Alternatively, as CWHCs are staffed almost entirely by women, it could be that a predominantly female clinic environment changes clinic interactions in ways that provide more support to women providers, perhaps by reducing sexual harassment and other negative interactions with male peers or that as sex-specific exams require extended visits, based on VA policy, providers have more time with patients.

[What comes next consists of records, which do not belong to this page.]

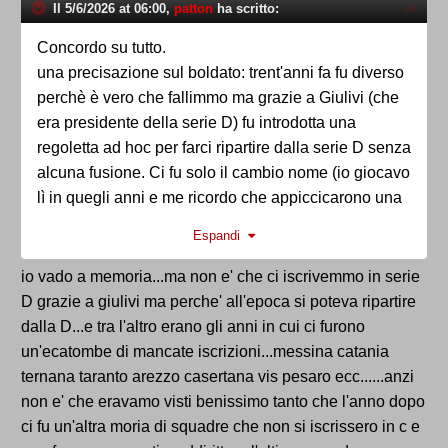
Il 5/6/2026 at 06:00,
patton
ha scritto:
Concordo su tutto.
una precisazione sul boldato: trent'anni fa fu diverso
perchè è vero che fallimmo ma grazie a Giulivi (che
era presidente della serie D) fu introdotta una
regoletta ad hoc per farci ripartire dalla serie D senza
alcuna fusione. Ci fu solo il cambio nome (io giocavo
lì in quegli anni e me ricordo che appiccicarono una
pecetta bianca sulle borse e le tute in cui c'era scritto
Espandi
il nome completo per far rimanere solo ternana),
perchè il marchio era all'asta.
io vado a memoria...ma non e' che ci iscrivemmo in serie
il tutto risolto dopo un paio d'anni quando fu ri-
D grazie a giulivi ma perche' all'epoca si poteva ripartire
acquistato.
dalla D...e tra l'altro erano gli anni in cui ci furono
un'ecatombe di mancate iscrizioni...messina catania
ternana taranto arezzo casertana vis pesaro ecc......anzi
non e' che eravamo visti benissimo tanto che l'anno dopo
ci fu un'altra moria di squadre che non si iscrissero in c e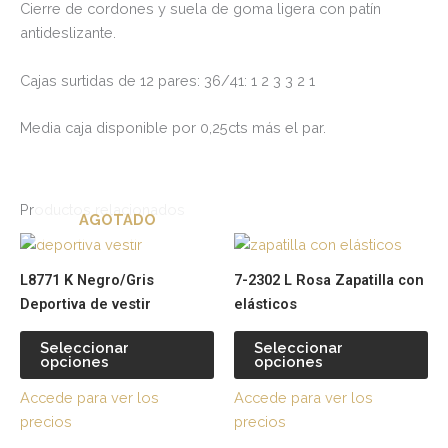
Cierre de cordones y suela de goma ligera con patín
antideslizante.
Cajas surtidas de 12 pares: 36/41: 1 2 3 3 2 1
Media caja disponible por 0,25cts más el par.
Productos relacionados
AGOTADO
Este
Es
producto
pr
L8771 K Negro/Gris
7-2302 L Rosa Zapatilla con
tiene
tie
Deportiva de vestir
elásticos
múltiples
múl
variantes.
var
Seleccionar
Seleccionar
opciones
opciones
Las
La
opciones
op
Accede para ver los
Accede para ver los
se
se
precios
precios
pueden
pu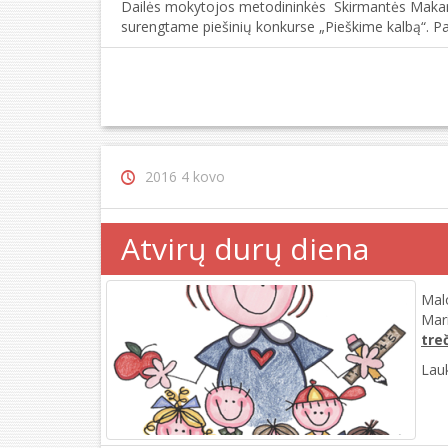
Dailės mokytojos metodininkės Skirmantės Makare
surengtame piešinių konkurse „Pieškime kalbą“. Pau
2016 4 kovo
Atvirų durų diena
Malo
Mari
treč
Lau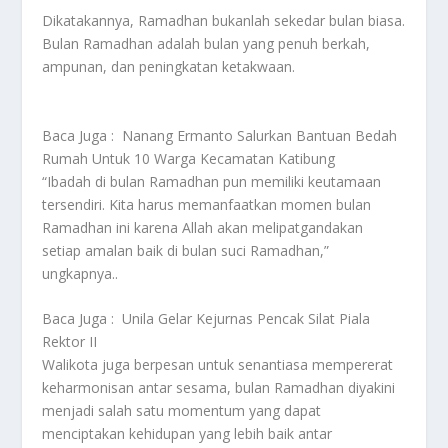
Dikatakannya, Ramadhan bukanlah sekedar bulan biasa.
Bulan Ramadhan adalah bulan yang penuh berkah,
ampunan, dan peningkatan ketakwaan.
Baca Juga :
Nanang Ermanto Salurkan Bantuan Bedah
Rumah Untuk 10 Warga Kecamatan Katibung
“Ibadah di bulan Ramadhan pun memiliki keutamaan
tersendiri. Kita harus memanfaatkan momen bulan
Ramadhan ini karena Allah akan melipatgandakan
setiap amalan baik di bulan suci Ramadhan,”
ungkapnya..
Baca Juga :
Unila Gelar Kejurnas Pencak Silat Piala
Rektor II
Walikota juga berpesan untuk senantiasa mempererat
keharmonisan antar sesama, bulan Ramadhan diyakini
menjadi salah satu momentum yang dapat
menciptakan kehidupan yang lebih baik antar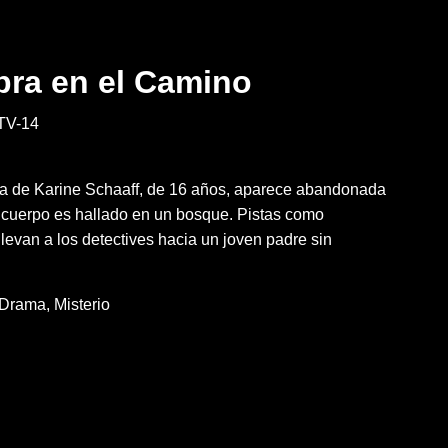
ra en el Camino
TV-14
leta de Karine Schaaff, de 16 años, aparece abandonada
 cuerpo es hallado en un bosque. Pistas como
llevan a los detectives hacia un joven padre sin
Drama
Misterio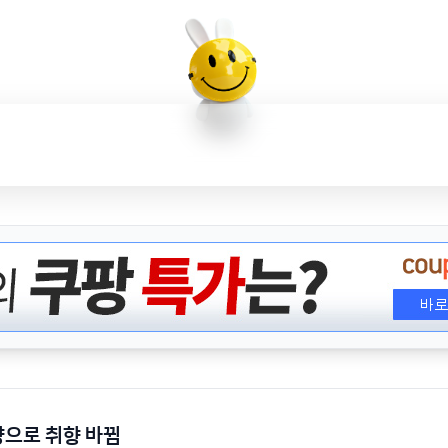
양으로 취향 바뀜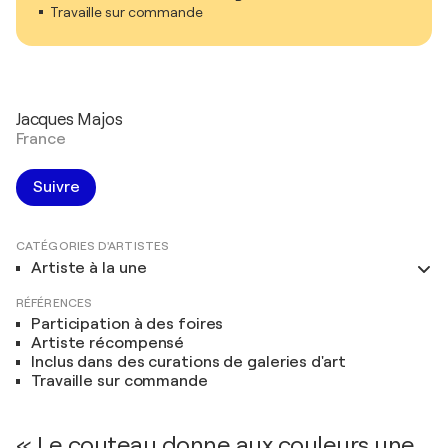
Travaille sur commande
Jacques Majos
France
Suivre
CATÉGORIES D'ARTISTES
Artiste à la une
RÉFÉRENCES
Participation à des foires
Artiste récompensé
Inclus dans des curations de galeries d'art
Travaille sur commande
« Le couteau donne aux couleurs une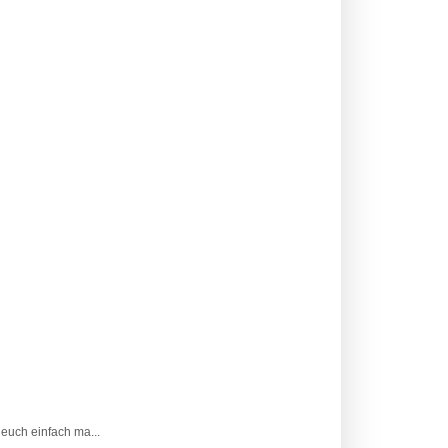
 euch einfach ma...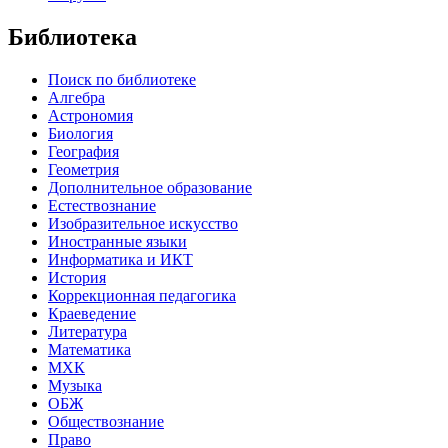
Библиотека
Поиск по библиотеке
Алгебра
Астрономия
Биология
География
Геометрия
Дополнительное образование
Естествознание
Изобразительное искусство
Иностранные языки
Информатика и ИКТ
История
Коррекционная педагогика
Краеведение
Литература
Математика
МХК
Музыка
ОБЖ
Обществознание
Право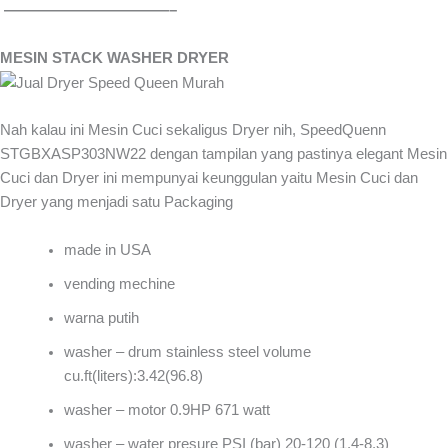
———————————–
MESIN STACK WASHER DRYER
Nah kalau ini Mesin Cuci sekaligus Dryer nih, SpeedQuenn
STGBXASP303NW22 dengan tampilan yang pastinya elegant Mesin
Cuci dan Dryer ini mempunyai keunggulan yaitu Mesin Cuci dan
Dryer yang menjadi satu Packaging
made in USA
vending mechine
warna putih
washer – drum stainless steel volume
cu.ft(liters):3.42(96.8)
washer – motor 0.9HP 671 watt
washer – water presure PSI (bar) 20-120 (1.4-8.3)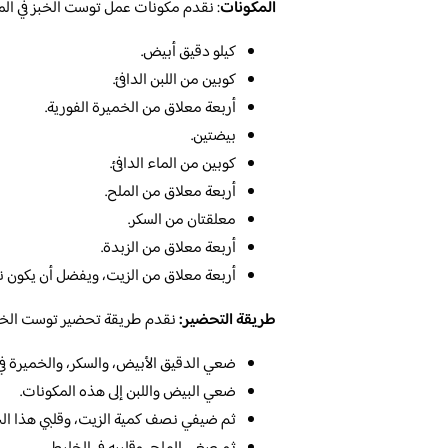
المكونات
: نقدم مكونات عمل توست الخبز في الم
كيلو دقيق أبيض.
كوبين من اللبن الدافئ.
أربعة معلاق من الخميرة الفورية.
بيضتين.
كوبين من الماء الدافئ.
أربعة معلاق من الملح.
معلقتان من السكر.
أربعة معلاق من الزبدة.
أربعة معلاق من الزيت، ويفضل أن يكون نبا
طريقة التحضير:
نقدم طريقة تحضير توست الخبز ف
ضعي الدقيق الأبيض، والسكر، والخميرة في
ضعي البيض واللبن إلى هذه المكونات.
ثم ضيفي نصف كمية الزيت، وقلبي هذا الخل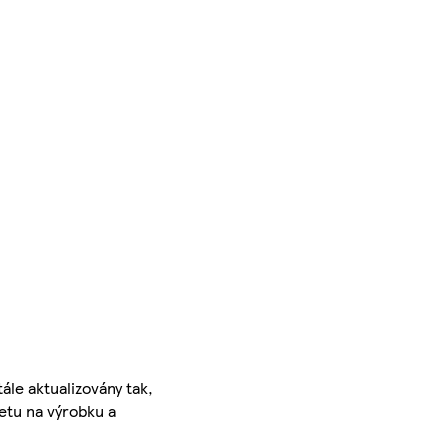
ále aktualizovány tak,
ketu na výrobku a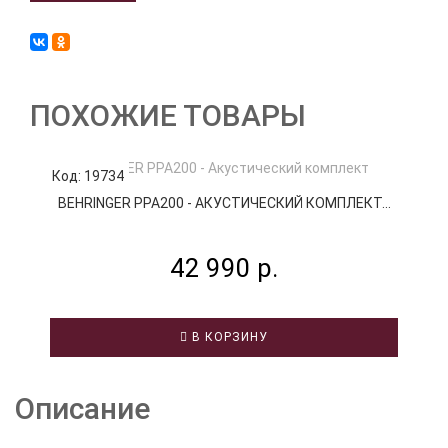
ПОХОЖИЕ ТОВАРЫ
Код: 19734
К
BEHRINGER PPA200 - АКУСТИЧЕСКИЙ КОМПЛЕКТ...
B
42 990 р.
В КОРЗИНУ
Описание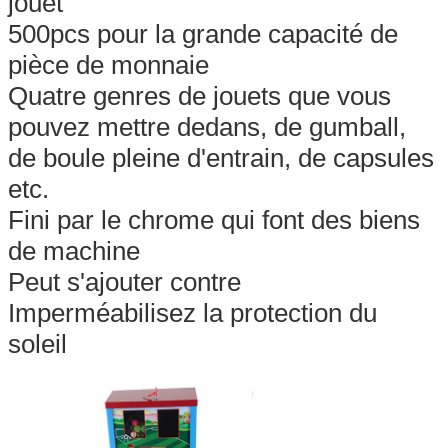
jouet
500pcs pour la grande capacité de
pièce de monnaie
Quatre genres de jouets que vous
pouvez mettre dedans, de gumball,
de boule pleine d'entrain, de capsules
etc.
Fini par le chrome qui font des biens
de machine
Peut s'ajouter contre
Imperméabilisez la protection du
soleil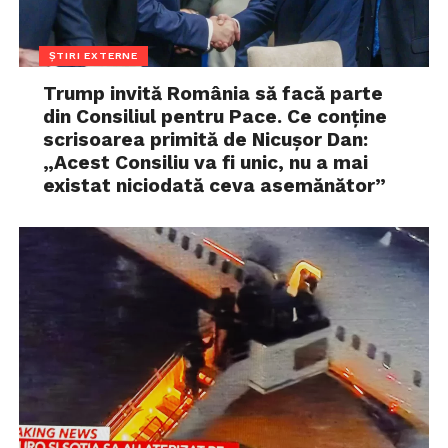
ȘTIRI EXTERNE
Trump invită România să facă parte
din Consiliul pentru Pace. Ce conține
scrisoarea primită de Nicușor Dan:
„Acest Consiliu va fi unic, nu a mai
existat niciodată ceva asemănător”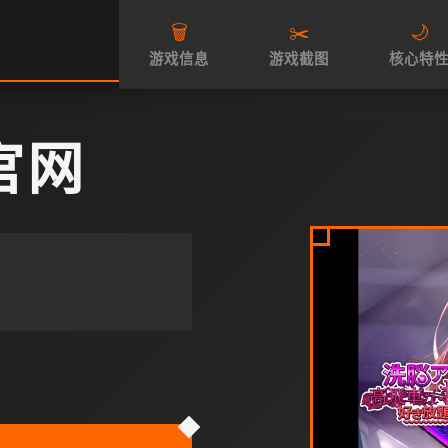
🗑️
✂️
🌙
游戏信息
游戏截图
核心特
官网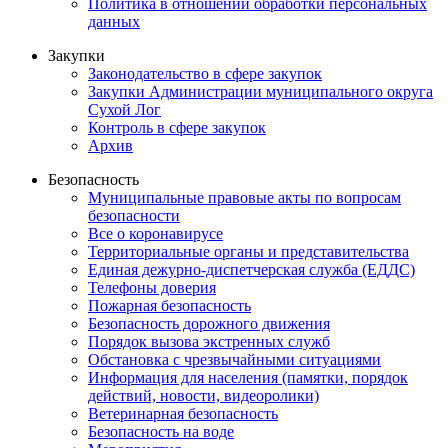
Политика в отношении обработки персональных
данных
Закупки
Законодательство в сфере закупок
Закупки Администрации муниципального округа
Сухой Лог
Контроль в сфере закупок
Архив
Безопасность
Муниципальные правовые акты по вопросам
безопасности
Все о коронавирусе
Территориальные органы и представительства
Единая дежурно-диспетчерская служба (ЕДДС)
Телефоны доверия
Пожарная безопасность
Безопасность дорожного движения
Порядок вызова экстренных служб
Обстановка с чрезвычайными ситуациями
Информация для населения (памятки, порядок
действий, новости, видеоролики)
Ветеринарная безопасность
Безопасность на воде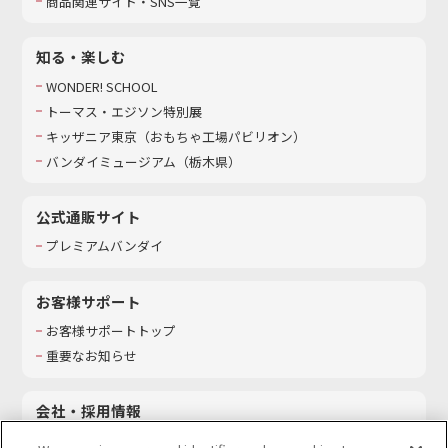
商品関連サイト・SNS一覧
知る・楽しむ
WONDER! SCHOOL
トーマス・エジソン特別展
キッザニア東京（おもちゃ工場パビリオン）​
バンダイミュージアム（栃木県）
公式通販サイト
プレミアムバンダイ
お客様サポート
お客様サポートトップ
重要なお知らせ
会社・採用情報
会社情報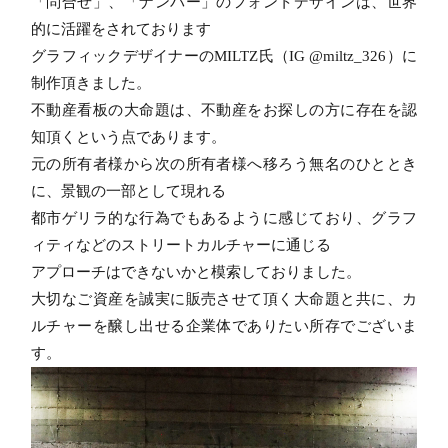
「問合せ」、「ナンバー」のフォントデザインは、世界
的に活躍をされております
グラフィックデザイナーのMILTZ氏（IG @miltz_326）に
制作頂きました。
不動産看板の大命題は、不動産をお探しの方に存在を認
知頂くという点であります。
元の所有者様から次の所有者様へ移ろう無名のひととき
に、景観の一部として現れる
都市ゲリラ的な行為でもあるように感じており、グラフ
ィティなどのストリートカルチャーに通じる
アプローチはできないかと模索しておりました。
大切なご資産を誠実に販売させて頂く大命題と共に、カ
ルチャーを醸し出せる企業体でありたい所存でございま
す。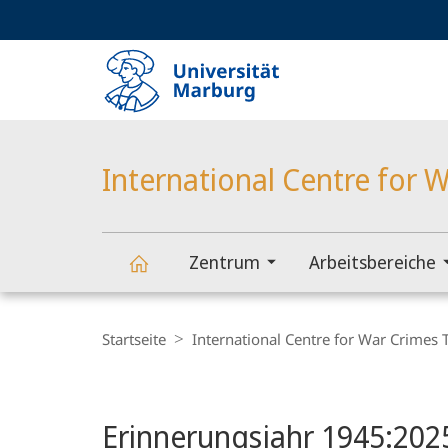
Service-
HIGH-CONTRAST VERSION
SUCHE UND SUCHERGEBNIS
Navigation
Haupt-
Navigation
International Centre for W
Zentrum
Arbeitsbereiche
International
Breadcrumb-
Navigation
Startseite
International Centre for War Crimes T
Centre
for
Erinnerungsjahr 1945:202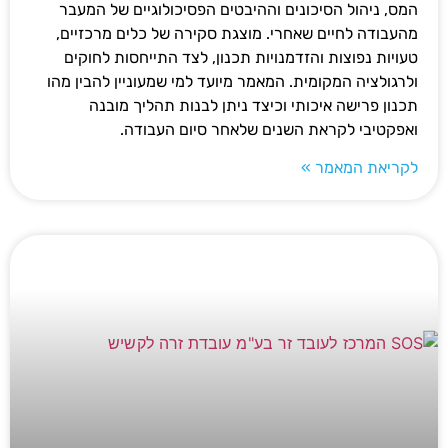
המס, ניהול הסיכונים וההיבטים הפסיכולוגיים של המעבר
מהעבודה לחיים שאחרי. מוצגת סקירה של כלים מרכזיים,
טעויות נפוצות והזדמנויות תכנון, לצד התייחסות לחוקים
ולרגולציה המקומית. המאמר מיועד למי שמעוניין להבין מהו
תכנון פרישה איכותי וכיצד ניתן לבנות תהליך מובנה
ואפקטיבי לקראת השנים שלאחר סיום העבודה.
לקריאת המאמר »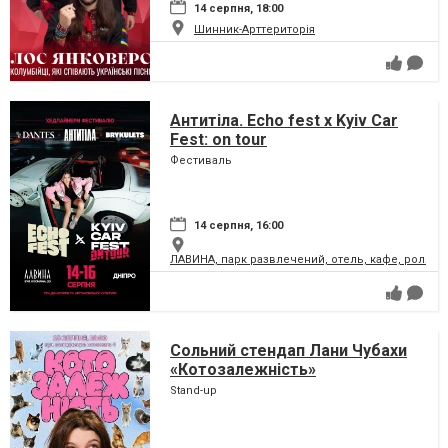
14 серпня, 18:00
Шинник-Арттериторія
Антитіла. Echo fest х Kyiv Car
Fest: on tour
Фестиваль
14 серпня, 16:00
ЛАВИНА, парк развлечений, отель, кафе, ролле
Сольний стендап Лани Чубахи
«Котозалежність»
Stand-up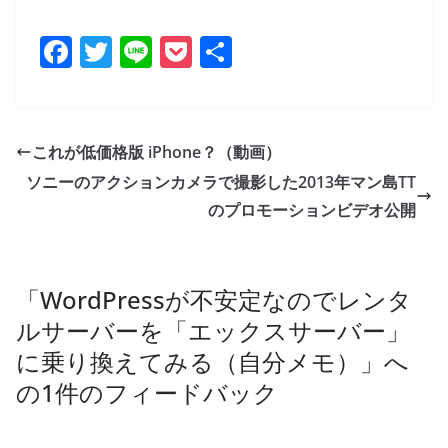
F
T
Li
P
共
a
w
n
o
有
c
itt
e
ck
e
er
et
これが低価格版 iPhone？（動画）
b
ソニーのアクションカメラで撮影した2013年マン島TT
o
のプロモーションビデオ公開
o
k
「
WordPressが不安定なのでレンタ
ルサーバーを「エックスサーバー」
に乗り換えてみる（自分メモ）
」へ
の1件のフィードバック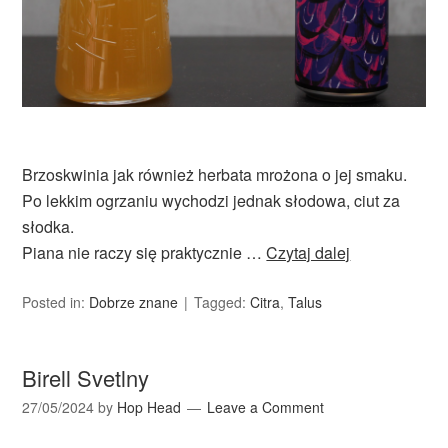
Brzoskwinia jak również herbata mrożona o jej smaku.
Po lekkim ogrzaniu wychodzi jednak słodowa, ciut za
słodka.
Piana nie raczy się praktycznie …
Czytaj dalej
Posted in:
Dobrze znane
Tagged:
Citra
,
Talus
Birell Svetlny
27/05/2024
by
Hop Head
Leave a Comment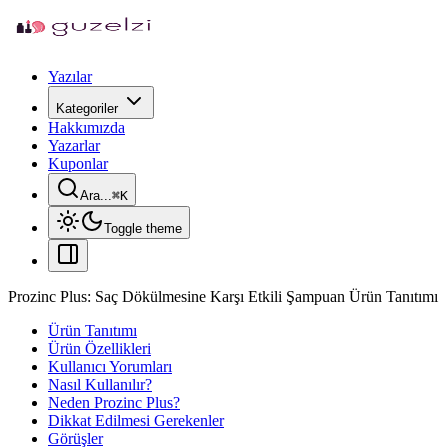
Yazılar
Kategoriler
Hakkımızda
Yazarlar
Kuponlar
Ara...
⌘
K
Toggle theme
Prozinc Plus: Saç Dökülmesine Karşı Etkili Şampuan Ürün Tanıtımı
Ürün Tanıtımı
Ürün Özellikleri
Kullanıcı Yorumları
Nasıl Kullanılır?
Neden Prozinc Plus?
Dikkat Edilmesi Gerekenler
Görüşler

On the other hand, the researchers suggested that the higher attrition in general primary clinics could be a result of seeing fewer women, typically just 10% of the case load, and not maintaining confidence in the skills needed for women’s health care or not seeing the need to keep up to date with the extra medical education requirements.

 

  1. Schwartz R, Frayne SM, Friedman S, Romodan Y, Berg E, Haskell SG, Shaw JG. Retaining VA Women’s Health Primary Care Providers: Work Setting Matters. J Gen Intern Med. 2021 Mar;36(3):614-621. doi: 10.1007/s11606-020-06285-0. Epub 2020 Oct 15. PMID: 33063204; PMCID: PMC7947068.